With Open Banking recurring payments, most transactions will be completed either instantly or within 15 minutes, but in some cases it can take up to 72 hours. The shorter settlement times make cash flow and reconciliation a lot easier for merchants.
Direct debits are lengthy to set up as they require using mandates and collecting personal information. Card payments are also far from perfect – inputting the long card number increases mistakes and their expiry dates lead to churn.
With recurring Open Banking payments, customers authenticate a payment by logging into their bank account and completing SCA (such as two-factor authentication via SMS). Since personal information isn’t shared and no numbers need inputting, there are fewer errors.
Better cost control
Another huge benefit is the certainty that comes with Open Banking payments. With card payments, merchants are not sure how much they will need to spend on chargebacks and fees every month since these continuously vary.
With Open Banking payments, the costs are a lot more transparent and simpler to track, making it easier to predict month-on-month costs. Contrary to card payments and direct debits, merchants won’t be charged for failed payments with PSD2.
Recurring Open Banking payments vs. SEPA direct debit vs. Recurring card payment
Let’s compare the functionalities of Open Banking payments, SEPA direct debit and card payments:
|PSD2 Recurring payments||Direct debit SEPA||Recurring card payments|
|Possibility to complete transfers in real time or within 15 minutes||✓||╳||╳|
|No costs incurred in case of failed or denied payments||✓||╳||╳|
|No chargeback once payment is complete||✓||╳||╳|
|No fraud risk||✓||╳||╳|
|No involuntary churn due to card expiry dates or lost/stolen card||✓||✓||╳|
|No transfer limit||✓||✓||╳|
What are the most common use cases for using Open Banking recurring payments? Any company or institution that uses recurring card payments or direct debit is a use case for Open Banking enabled recurring payments.
Here are some examples:
Lenders and other financial products that require repeat payments from customers usually receive these via card. Not only is it expensive, but cards can expire, customers can dispute payments, and settlement times are long.
With Open Banking recurring payments, lenders could set up recurring payments that are a lot cheaper, secure, and less risky. Lenders can also use Open Banking more broadly to get a better overview of a borrower’s financial health, and therefore offer more accurate credit products.
In fact, there are many benefits to lenders using Open Banking payments. We wrote an entire guide on it: With Open Banking, debt collection turns into an opportunity for lenders
Similar to lenders, insurance companies require a regular payment from customers in the form of premiums.

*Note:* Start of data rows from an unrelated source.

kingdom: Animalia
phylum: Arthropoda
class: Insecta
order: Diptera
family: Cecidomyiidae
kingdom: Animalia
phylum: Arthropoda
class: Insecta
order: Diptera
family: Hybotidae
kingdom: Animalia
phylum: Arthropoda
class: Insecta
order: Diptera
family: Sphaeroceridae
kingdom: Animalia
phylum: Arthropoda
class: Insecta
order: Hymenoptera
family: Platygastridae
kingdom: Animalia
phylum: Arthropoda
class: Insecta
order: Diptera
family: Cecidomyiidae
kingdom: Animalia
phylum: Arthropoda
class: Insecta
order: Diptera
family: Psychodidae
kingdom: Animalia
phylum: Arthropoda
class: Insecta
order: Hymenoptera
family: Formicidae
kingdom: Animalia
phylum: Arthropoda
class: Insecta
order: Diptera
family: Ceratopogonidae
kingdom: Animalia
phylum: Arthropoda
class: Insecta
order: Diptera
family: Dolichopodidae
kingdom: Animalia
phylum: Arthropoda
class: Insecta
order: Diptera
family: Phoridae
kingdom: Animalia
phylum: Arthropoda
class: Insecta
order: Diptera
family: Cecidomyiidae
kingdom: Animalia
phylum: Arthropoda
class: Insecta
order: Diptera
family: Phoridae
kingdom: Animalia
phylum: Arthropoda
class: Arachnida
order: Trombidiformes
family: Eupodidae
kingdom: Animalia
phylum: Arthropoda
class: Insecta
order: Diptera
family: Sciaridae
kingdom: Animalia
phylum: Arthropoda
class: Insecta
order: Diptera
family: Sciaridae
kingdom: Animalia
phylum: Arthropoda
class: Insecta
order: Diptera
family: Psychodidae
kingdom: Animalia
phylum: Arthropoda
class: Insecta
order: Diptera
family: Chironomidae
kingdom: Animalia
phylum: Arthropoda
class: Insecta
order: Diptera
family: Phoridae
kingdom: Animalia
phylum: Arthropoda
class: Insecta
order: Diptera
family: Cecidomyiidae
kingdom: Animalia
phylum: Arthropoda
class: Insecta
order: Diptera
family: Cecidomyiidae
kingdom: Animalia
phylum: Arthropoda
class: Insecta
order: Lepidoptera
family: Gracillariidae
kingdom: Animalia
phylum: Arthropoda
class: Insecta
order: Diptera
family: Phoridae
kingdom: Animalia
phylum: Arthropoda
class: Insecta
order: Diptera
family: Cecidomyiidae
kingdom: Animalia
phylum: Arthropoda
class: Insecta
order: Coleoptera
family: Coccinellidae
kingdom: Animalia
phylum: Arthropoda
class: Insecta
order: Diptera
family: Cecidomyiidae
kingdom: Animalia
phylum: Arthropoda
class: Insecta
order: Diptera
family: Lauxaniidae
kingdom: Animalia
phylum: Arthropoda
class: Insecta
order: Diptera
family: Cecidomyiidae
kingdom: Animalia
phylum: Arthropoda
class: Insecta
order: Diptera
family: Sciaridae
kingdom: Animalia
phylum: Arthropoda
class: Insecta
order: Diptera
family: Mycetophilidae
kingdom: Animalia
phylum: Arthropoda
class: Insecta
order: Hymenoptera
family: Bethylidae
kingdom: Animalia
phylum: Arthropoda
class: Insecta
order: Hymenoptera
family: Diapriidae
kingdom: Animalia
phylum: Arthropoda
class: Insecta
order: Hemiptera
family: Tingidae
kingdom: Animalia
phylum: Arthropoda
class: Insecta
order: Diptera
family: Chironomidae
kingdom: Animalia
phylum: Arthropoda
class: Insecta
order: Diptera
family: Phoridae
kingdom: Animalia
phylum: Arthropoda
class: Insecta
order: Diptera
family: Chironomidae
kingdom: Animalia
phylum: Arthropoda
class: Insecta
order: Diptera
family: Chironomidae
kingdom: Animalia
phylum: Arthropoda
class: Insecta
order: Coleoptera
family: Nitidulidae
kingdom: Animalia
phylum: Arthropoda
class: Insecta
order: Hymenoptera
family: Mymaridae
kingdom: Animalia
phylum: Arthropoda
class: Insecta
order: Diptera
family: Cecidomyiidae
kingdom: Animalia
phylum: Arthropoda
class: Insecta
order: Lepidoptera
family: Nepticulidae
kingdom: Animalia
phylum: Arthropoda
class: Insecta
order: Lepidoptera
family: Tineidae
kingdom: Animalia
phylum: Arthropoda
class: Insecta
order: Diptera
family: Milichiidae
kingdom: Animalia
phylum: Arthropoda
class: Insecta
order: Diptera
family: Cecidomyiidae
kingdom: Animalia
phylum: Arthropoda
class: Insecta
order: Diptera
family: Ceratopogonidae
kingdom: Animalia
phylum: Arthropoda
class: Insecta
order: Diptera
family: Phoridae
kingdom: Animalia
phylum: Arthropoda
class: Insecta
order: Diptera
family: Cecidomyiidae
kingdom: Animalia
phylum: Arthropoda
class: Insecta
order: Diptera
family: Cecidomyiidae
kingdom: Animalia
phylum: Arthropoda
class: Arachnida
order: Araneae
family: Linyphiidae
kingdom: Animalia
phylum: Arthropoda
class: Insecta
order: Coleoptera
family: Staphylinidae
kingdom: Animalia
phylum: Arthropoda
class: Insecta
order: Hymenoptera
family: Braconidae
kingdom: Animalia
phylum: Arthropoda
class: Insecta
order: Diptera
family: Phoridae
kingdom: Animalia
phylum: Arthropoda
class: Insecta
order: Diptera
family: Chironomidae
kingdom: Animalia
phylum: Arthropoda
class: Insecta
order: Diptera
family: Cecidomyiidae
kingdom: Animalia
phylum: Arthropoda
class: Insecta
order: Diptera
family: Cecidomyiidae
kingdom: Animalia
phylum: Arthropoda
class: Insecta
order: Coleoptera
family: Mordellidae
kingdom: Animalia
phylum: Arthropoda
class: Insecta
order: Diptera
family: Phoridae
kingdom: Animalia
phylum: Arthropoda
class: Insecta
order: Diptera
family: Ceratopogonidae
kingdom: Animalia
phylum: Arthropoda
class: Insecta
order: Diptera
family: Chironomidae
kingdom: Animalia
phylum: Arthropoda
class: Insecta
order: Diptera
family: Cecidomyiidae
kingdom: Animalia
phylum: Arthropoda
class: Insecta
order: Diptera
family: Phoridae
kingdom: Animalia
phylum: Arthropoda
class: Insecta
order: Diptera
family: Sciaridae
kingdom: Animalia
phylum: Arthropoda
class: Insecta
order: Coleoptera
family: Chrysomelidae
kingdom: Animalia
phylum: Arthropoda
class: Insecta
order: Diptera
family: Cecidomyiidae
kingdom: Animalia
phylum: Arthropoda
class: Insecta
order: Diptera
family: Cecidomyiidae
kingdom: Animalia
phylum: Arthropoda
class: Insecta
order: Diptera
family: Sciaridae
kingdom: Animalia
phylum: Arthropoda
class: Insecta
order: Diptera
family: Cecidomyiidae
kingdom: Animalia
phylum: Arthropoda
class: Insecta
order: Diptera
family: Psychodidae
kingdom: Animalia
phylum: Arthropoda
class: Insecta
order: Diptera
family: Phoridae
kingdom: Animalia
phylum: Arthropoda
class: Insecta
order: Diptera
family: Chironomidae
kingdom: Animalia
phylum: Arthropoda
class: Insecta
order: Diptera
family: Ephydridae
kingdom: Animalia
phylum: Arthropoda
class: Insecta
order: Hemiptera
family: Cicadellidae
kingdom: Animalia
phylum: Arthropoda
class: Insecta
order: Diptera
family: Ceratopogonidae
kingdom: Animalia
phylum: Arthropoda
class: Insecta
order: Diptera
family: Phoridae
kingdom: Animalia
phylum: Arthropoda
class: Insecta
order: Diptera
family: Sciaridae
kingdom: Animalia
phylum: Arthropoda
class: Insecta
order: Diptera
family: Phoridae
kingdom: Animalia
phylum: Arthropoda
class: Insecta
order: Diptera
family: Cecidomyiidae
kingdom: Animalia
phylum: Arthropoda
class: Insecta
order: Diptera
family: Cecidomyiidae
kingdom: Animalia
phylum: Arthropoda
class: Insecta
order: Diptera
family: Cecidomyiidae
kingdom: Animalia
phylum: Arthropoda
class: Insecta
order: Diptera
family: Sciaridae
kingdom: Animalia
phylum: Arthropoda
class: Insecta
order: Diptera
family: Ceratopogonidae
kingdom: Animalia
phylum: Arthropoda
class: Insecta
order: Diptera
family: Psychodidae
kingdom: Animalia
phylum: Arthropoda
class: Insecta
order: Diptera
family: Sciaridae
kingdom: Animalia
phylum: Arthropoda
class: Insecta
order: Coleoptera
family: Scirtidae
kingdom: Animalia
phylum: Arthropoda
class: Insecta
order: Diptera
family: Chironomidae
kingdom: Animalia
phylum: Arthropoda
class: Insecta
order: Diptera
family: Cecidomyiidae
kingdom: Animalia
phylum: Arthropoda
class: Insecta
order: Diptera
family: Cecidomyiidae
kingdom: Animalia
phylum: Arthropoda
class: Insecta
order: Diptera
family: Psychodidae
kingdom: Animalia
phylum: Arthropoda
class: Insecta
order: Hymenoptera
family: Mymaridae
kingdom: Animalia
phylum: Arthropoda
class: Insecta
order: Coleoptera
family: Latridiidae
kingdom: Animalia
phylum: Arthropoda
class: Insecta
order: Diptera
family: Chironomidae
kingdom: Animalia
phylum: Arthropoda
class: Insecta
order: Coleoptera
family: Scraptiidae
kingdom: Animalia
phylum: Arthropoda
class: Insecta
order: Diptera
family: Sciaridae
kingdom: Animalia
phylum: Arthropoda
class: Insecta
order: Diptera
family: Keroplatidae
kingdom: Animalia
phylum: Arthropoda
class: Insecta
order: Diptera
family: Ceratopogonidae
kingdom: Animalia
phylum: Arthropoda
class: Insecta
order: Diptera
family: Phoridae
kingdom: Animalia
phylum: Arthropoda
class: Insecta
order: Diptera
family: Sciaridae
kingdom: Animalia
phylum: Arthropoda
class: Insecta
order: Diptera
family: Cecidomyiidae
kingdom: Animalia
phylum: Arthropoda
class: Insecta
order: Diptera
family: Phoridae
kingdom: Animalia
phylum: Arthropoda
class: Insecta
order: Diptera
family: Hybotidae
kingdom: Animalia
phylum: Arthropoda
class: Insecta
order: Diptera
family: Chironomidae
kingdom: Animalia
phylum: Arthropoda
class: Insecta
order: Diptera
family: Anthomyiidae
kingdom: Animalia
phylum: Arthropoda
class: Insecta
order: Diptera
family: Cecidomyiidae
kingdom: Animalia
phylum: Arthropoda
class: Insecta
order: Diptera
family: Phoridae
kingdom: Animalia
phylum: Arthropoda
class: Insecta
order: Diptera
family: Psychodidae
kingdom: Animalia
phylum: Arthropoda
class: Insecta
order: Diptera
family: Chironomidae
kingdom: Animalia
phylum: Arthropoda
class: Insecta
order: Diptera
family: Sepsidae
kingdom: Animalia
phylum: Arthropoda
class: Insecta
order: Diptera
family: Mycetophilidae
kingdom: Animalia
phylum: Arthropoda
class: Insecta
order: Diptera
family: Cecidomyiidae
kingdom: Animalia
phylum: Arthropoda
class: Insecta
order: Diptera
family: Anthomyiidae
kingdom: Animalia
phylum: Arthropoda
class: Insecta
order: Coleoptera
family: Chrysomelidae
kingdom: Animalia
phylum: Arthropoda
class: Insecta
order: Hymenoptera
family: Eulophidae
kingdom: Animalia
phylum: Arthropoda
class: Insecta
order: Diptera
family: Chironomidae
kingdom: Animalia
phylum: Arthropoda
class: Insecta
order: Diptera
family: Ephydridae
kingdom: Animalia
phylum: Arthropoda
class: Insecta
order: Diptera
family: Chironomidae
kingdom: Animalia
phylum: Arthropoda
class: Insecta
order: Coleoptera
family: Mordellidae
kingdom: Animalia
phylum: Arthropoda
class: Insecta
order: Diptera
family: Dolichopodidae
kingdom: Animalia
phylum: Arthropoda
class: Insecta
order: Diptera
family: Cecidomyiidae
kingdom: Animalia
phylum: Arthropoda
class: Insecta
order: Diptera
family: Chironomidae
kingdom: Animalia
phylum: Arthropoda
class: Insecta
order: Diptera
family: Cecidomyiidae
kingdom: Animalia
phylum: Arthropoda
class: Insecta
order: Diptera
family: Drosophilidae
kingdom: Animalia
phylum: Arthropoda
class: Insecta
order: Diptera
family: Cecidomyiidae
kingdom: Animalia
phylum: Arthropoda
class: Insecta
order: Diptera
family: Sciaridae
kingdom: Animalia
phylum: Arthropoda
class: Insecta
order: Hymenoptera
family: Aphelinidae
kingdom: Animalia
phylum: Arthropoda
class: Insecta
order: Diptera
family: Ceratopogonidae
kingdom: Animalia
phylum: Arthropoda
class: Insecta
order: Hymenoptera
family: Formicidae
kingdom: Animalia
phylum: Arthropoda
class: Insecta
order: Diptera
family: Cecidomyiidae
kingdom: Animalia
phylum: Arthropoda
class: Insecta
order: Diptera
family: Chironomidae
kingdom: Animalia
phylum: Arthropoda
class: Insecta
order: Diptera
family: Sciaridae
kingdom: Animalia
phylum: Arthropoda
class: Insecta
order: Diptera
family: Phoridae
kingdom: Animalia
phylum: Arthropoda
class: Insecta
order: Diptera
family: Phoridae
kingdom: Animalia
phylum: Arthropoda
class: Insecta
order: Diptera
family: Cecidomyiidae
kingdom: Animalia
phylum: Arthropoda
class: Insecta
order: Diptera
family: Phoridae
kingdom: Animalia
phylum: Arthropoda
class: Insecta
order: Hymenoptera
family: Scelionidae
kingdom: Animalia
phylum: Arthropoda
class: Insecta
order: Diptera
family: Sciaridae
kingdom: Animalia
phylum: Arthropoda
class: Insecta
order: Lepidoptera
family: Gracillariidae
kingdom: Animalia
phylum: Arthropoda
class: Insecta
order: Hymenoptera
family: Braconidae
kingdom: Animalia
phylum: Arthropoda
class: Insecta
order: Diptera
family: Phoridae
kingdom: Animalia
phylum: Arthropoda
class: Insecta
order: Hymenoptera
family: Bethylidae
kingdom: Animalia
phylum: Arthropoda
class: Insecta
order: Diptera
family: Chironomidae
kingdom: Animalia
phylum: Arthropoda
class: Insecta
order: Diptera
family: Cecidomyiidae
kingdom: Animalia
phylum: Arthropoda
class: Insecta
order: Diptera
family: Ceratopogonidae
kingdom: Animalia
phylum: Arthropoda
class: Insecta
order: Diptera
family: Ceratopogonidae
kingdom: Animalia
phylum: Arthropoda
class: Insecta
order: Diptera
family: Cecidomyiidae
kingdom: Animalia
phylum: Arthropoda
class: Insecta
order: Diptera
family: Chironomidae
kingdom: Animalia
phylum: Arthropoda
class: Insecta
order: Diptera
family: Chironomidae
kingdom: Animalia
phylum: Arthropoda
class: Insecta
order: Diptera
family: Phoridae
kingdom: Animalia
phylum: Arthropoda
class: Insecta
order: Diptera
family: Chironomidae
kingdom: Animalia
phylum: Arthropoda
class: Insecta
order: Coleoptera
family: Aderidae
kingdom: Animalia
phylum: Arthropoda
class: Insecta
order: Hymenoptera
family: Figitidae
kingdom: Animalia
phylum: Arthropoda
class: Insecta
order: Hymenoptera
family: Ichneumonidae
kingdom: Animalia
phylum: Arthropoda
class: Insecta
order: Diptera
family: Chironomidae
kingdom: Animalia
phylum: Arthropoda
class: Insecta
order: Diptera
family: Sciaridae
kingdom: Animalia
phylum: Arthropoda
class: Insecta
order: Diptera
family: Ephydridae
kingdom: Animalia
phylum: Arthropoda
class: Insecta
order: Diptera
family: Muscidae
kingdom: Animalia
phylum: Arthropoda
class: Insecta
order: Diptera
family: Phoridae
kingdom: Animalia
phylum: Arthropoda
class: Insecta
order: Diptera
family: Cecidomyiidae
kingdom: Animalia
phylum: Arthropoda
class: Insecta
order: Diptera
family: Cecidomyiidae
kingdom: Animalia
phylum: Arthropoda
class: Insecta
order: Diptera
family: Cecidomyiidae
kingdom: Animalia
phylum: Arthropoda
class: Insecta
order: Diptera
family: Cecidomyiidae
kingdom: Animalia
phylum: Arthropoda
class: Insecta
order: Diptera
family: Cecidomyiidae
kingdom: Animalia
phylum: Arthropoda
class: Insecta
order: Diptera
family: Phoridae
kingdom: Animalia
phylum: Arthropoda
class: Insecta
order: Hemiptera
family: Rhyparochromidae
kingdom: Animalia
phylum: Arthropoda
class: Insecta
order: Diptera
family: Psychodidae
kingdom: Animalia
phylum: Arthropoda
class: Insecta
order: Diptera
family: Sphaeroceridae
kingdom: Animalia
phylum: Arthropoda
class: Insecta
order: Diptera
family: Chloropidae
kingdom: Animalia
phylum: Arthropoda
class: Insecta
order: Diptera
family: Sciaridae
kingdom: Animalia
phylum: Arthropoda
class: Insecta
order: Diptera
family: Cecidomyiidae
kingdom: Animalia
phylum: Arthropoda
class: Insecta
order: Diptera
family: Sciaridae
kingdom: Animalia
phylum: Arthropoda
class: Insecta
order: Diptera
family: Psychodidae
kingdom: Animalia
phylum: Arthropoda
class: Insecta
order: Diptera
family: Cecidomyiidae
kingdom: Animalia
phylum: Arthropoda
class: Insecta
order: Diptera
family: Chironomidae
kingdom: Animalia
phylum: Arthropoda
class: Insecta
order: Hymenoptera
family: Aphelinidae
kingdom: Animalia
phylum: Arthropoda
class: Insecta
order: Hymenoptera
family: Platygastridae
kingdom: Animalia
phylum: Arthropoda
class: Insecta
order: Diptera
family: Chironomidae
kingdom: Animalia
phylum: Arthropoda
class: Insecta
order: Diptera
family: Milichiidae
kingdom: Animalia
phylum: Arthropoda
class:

What if insurance companies could use faster, more secure Open Banking payments instead?
Thanks to PSD2 recurring payments, insurance companies can offer their customers the possibility to split their premium payments easily and automatically. In this way, users have more control over their expenses and insurance companies, with this knowledge, can offer them more products and benefits.
Anything from productivity tools, accounting software, and digital newspapers are examples of businesses that use recurring payments to generate revenue from customers. With Open Banking, these companies would pay less in fees, have a closer relationship with the customer, and have a more stable cash flow.
We hope this guide has clarified a few things about recurring payments. Although card payments are familiar, they aren’t built for the digital world and cause merchants a lot of issues. With Open Banking recurring payments, merchants can offer a much better customer experience via ongoing consent and will benefit from lower fees, faster settlement, and more security.